In 2008, Lionsgate released 6 Films to Keep You Awake, a conglomeration of six (no shit, right?) somewhat short Spanish horror films from different directors, most of whom, are of Spanish decent. The mastermind behind the this set is Narciso Ibáñez Serrador of Who Can Kill A Child fame and with us being knee deep in Death-cember, the no-brainer film to be discussed from this set is 2005's A Christmas Tale (Cuento de Navidad).
Written by Luis Berdejo and directed by Paco Plaza, who are the writer and co-director of the fantastic Spanish zombie film, [REC], A Christmas Tale is about five pre-teen kids that stumble upon a woman dressed in a Santa suit and trapped in a large deep hole in the woods. They decide to help her out, but when two of the boys go to the police, they discover that the woman is wanted for robbing a bank for two million pesetas.
With this information, the children decide not to help the woman out of her trappings, but instead of calling an adult or telling the police for that matter, these kids take a different route. A few of the youths decide it would be a good idea to try and get the stolen money from this unintentionally trapped thieving Santa, using the leverage that she cannot get out without their help. Cross dressing Santa's aren't down with extortion, but with a choice of losing all of her money, or being trapped in a massive hole and left to die, well, there's no real wiggle room there.
At a scant 71 minutes, A Christmas Tale works like two very different films in terms of tone. The first half is almost like a kid's movie right out of the 80's and is very reminiscent of films like Stand By Me and the Brian Trenchard-Smith film, The Quest (man I loved that movie). It is set in 1985, so you see a film set in that time period, that is also successfully conveying how life was for a lot of kids that age, at that time.
If you are in your mid 20's to mid 30's, you will love all of the bad-ass retro movies and TV shows that these children are in to. They use code names that are all characters from the A-Team, one kid is completely obsessed with the Karate Kid (I still am), and you get glimpses of bedrooms filled with Star Wars toys and Ghostbusters stuff strewn about. A few of the characters watch what is a film within a film titled Zombie Invasion, which is like an Exploitation Zombie movie that is inter-cut into A Christmas Tale. It serves no other purpose than to show that these kids are into the same stuff many of us were when we were kids and I am assuming the filmmakers were into also.
This is very well done and really brings a fun sense of nostalgia in how it is all captured, and it brings about a sense of connection to the characters as you can see a bit of yourself in these kids in one way or another. How far does that connection go though? That is where the film takes a turn from fun 80's kids movie, to a much darker place when a few of the characters become manipulative and it shows how even youth can be driven by greed and power.

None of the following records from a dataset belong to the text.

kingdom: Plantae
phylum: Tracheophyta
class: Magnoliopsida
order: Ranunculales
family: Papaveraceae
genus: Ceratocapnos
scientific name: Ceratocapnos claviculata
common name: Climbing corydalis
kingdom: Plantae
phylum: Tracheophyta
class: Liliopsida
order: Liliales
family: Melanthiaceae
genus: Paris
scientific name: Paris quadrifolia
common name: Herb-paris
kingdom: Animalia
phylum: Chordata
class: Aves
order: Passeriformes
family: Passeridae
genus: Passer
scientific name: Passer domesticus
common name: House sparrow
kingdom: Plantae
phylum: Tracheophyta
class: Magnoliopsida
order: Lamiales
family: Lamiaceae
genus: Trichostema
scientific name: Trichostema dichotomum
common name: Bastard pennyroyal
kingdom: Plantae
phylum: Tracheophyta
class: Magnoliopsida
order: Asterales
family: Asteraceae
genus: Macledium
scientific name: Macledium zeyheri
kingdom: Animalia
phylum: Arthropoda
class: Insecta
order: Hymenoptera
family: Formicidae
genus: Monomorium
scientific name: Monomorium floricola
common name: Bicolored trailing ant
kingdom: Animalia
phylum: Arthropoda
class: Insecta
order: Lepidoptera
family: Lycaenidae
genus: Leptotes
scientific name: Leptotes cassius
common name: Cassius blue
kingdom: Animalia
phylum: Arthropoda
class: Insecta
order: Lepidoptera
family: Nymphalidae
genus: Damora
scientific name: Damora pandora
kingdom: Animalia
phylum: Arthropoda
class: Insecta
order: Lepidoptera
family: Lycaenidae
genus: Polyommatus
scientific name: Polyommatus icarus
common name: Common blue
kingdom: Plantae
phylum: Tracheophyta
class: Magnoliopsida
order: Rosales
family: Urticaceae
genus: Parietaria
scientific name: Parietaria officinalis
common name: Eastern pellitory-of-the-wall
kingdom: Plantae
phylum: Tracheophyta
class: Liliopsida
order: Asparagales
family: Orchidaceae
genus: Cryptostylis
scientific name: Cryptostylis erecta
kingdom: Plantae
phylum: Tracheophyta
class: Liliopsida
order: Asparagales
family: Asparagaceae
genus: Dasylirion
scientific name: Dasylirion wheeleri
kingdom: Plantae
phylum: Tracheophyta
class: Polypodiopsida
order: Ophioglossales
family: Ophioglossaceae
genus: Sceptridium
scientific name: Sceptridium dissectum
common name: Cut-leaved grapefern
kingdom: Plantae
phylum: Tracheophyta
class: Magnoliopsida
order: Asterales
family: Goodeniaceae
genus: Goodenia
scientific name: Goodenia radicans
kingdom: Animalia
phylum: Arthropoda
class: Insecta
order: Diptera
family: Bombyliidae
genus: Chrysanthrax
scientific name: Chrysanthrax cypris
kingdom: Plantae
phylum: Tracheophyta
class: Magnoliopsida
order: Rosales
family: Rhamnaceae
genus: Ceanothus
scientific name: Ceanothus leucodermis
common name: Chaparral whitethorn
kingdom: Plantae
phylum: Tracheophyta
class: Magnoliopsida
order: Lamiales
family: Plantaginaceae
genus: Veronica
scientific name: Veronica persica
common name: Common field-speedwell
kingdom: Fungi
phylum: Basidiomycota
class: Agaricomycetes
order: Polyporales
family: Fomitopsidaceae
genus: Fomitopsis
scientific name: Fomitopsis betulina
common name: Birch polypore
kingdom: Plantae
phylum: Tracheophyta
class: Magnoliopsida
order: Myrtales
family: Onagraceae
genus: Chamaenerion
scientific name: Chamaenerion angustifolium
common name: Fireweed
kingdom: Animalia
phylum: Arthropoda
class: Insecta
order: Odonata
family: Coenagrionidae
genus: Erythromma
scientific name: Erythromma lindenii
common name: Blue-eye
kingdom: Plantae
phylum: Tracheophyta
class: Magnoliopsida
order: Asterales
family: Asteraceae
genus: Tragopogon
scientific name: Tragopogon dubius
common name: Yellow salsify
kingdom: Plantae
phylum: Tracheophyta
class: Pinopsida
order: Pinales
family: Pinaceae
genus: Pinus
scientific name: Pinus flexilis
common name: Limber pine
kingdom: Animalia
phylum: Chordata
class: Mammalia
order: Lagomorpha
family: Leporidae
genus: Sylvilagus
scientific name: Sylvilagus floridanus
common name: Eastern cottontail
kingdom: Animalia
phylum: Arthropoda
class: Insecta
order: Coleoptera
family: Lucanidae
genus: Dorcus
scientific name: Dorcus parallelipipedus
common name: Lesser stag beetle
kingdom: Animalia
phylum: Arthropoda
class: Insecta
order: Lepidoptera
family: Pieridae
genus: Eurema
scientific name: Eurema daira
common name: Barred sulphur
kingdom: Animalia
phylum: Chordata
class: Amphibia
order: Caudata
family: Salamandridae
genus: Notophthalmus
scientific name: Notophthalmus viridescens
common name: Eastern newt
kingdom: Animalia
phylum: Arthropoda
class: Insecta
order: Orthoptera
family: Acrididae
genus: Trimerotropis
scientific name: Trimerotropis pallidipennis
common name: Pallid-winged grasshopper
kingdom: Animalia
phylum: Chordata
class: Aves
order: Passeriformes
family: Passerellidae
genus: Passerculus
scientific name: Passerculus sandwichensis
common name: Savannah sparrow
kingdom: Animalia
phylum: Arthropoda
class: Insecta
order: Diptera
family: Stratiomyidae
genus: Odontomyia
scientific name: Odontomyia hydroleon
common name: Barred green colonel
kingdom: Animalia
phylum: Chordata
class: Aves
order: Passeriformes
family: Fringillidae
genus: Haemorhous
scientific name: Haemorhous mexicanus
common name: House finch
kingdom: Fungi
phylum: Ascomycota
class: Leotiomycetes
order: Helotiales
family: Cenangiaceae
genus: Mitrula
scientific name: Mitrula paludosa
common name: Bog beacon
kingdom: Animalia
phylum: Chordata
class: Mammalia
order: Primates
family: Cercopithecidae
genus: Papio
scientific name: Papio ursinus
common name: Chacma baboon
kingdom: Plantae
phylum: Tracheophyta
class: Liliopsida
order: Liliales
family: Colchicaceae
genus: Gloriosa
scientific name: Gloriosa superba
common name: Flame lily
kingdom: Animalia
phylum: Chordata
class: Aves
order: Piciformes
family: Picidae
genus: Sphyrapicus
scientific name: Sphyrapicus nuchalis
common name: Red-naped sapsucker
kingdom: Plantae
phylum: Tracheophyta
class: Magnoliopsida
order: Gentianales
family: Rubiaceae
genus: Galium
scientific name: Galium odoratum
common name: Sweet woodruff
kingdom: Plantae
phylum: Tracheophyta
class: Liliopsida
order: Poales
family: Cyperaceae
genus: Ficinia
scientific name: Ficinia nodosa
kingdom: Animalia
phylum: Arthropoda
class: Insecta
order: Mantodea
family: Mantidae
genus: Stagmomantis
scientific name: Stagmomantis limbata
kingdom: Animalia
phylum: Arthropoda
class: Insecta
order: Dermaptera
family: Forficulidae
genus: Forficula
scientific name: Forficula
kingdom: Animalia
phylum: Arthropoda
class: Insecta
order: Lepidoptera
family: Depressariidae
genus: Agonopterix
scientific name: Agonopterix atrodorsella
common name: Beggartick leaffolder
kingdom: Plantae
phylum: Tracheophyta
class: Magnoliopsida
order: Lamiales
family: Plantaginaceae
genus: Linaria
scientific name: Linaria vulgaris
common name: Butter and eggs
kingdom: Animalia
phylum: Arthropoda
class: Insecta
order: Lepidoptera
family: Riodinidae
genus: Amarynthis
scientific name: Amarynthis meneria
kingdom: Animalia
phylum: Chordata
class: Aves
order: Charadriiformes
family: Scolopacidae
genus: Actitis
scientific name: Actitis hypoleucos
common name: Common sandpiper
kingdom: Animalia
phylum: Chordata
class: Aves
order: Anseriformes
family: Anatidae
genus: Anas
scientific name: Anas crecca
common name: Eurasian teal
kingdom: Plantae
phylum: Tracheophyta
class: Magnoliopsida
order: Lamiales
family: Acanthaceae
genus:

We are all like the kids in many ways and most of us would do differently in such a situation. Others...maybe not so much. The way a few of the characters treat their siblings and this woman, who is essentially bad, but still a human, shows how evil some people can be when put into certain situations. There is also consequence in making the decisions that are made and without getting into too much detail, when the woman escapes her unholy hole; she is not too pleased about what the children did to her.
Outside of the trapped woman, there are no adults to be "physically" seen in this film, which shows you that these kids are in their own little world, almost living by their own rules. All of the youthful actors in A Christmas Tale are very solid and believable in their roles, and all but one of the children are boys, with the lone girl being played by a pre-Pan's Labyrinth Ivana Baquero. Maru Valdivielso as the trapped thief in a Santa suit is fantastic and when you get into the more horrific elements of this film, she is quite scary and effective and makes for a great villain of sorts.
A Christmas Tale is an enjoyable, nostalgia filled romp that is very well made and something that is not commonly seen these days. The feeling of retro-kids films is spot on and the horror elements are all in place for a fun holiday fueled ride that is well worth a watch for the Christmas season. I cannot stress enough what a great bargain the 6 Films to Keep You Awake is; with 6 semi-short Spanish horror films for under $20, you just can't beat it.